Il faut tout le cynisme d'un représentant de l'impérialisme pour oser parler de progrès, alors que l'occupation est responsable de la mort de dizaines de milliers de civils irakiens et du chaos sanglant dans lequel l'Irak s'enfonce de jour en jour. Quand Bush décida d'intervenir en Irak le 20mars 2003, il expliqua que l'Irak disposait d'armes de destruction massive, dont on a la preuve aujourd'hui qu'elles n'ont jamais existé. Ce pays constituait prétendument une menace pour la sécurité des États-Unis. Bush affirmait alors également que l'armée américaine intervenait pour le bien du peuple irakien, pour abattre la dictature de Saddam Hussein et instaurer la démocratie. La justification n'était guère originale, tant d'actes barbares commis par l'impérialisme l'ayant été au nom de la démocratie et de la civilisation.

Aujourd'hui, Bush avance d'autres arguments tout aussi hypocrites pour tenter de justifier le maintien, trois ans après, de l'armée américaine en Irak. Il explique en particulier que le but est d'empêcher le bain de sang provoqué par les conflits religieux. La montée des forces religieuses et la lutte que les différentes factions, chiites et sunnites, se livrent entre elles pour le pouvoir, qui se traduit par des attentats quotidiens et son lot de morts et de blessés parmi la population, est pourtant, au contraire, une conséquence directe de l'occupation.

Les véritables raisons de l'intervention, puis du maintien de l'impérialisme américain en Irak n'ont rien à voir avec un quelconque souci du sort de la population irakienne, pas plus aujourd'hui qu'il y a trois ans. Bien au contraire

Elles sont plutôt à chercher dans les immenses réserves pétrolières dont dispose l'Irak qui sont les deuxièmes du monde, dont l'essentiel n'a pas été extrait. L'administration américaine a aidé, par la guerre, les trusts pétroliers américains à mettre la main sur ces ressources.

La "reconstruction" du pays est un terme impropre, car il n'a jamais été question de reconstruire des infrastructures utiles à la population, hôpitaux, écoles ou autres. En fait, elle a également offert un marché profitable qui était évalué, en avril 2003, un mois seulement après le début de l'intervention américaine, à au moins 100milliards de dollars. À cette même époque, la firme Bechtel, la plus importante entreprise de travaux publics américaine, était parvenue à arracher de son côté un marché de 680millions de dollars. Le premier équipementier mondial d'installations pétrolières, Halliburton, le groupe dirigé par Dick Cheney avant qu'il n'accède à la vice-présidence des États-Unis, s'était vu attribuer, quant à lui, un contrat d'extinction et de remise en état des puits de pétrole estimé à 2milliards de dollars dès la fin de l'année 2003. Halliburton a également tiré profit de la construction d'extensions pénitentiaires du camp de Guantanamo, et sa filiale Kellogg Root and Brown est devenue une des principales entreprises fournissant des "armées privées" pour assurer la sécurité des entreprises en Irak, entre autres.

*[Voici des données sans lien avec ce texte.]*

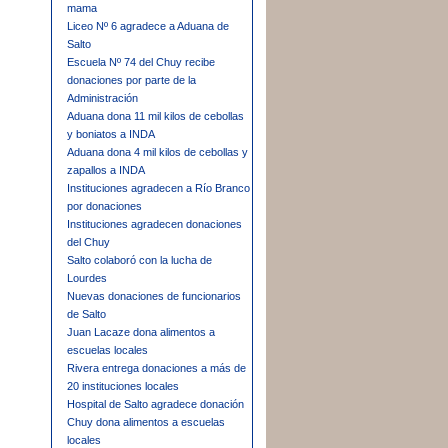
mama
Liceo Nº 6 agradece a Aduana de
Salto
Escuela Nº 74 del Chuy recibe
donaciones por parte de la
Administración
Aduana dona 11 mil kilos de cebollas
y boniatos a INDA
Aduana dona 4 mil kilos de cebollas y
zapallos a INDA
Instituciones agradecen a Río Branco
por donaciones
Instituciones agradecen donaciones
del Chuy
Salto colaboró con la lucha de
Lourdes
Nuevas donaciones de funcionarios
de Salto
Juan Lacaze dona alimentos a
escuelas locales
Rivera entrega donaciones a más de
20 instituciones locales
Hospital de Salto agradece donación
Chuy dona alimentos a escuelas
locales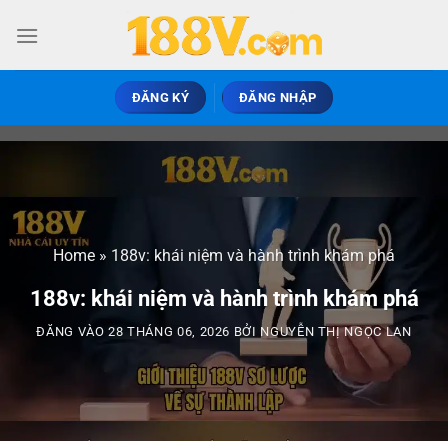
ĐĂNG KÝ
ĐĂNG NHẬP
Home
»
188v: khái niệm và hành trình khám phá
188v: khái niệm và hành trình khám phá
ĐĂNG VÀO
28 THÁNG 06, 2026
BỞI
NGUYỄN THỊ NGỌC LAN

Le chaos irakien pose peut-être quelques problèmes dans l'immédiat à certaines entreprises capitalistes. L'exploitation des ressources pétrolières, par exemple, est rendue très difficile, voire impossible, du fait de la multiplication des attentats. Mais cela n'empêche pas bon nombre d'entre elles de faire des profits considérables, en particulier toutes celles qui tirent leurs profits de la vente d'armements ou des équipements militaires et annexes, payés par le budget américain. La population irakienne continue de payer le prix du sang, et les soldats américains continuent de mourir, pour que fleurissent les profits d'une poignée de brigands capitalistes conduits et protégés par Bush.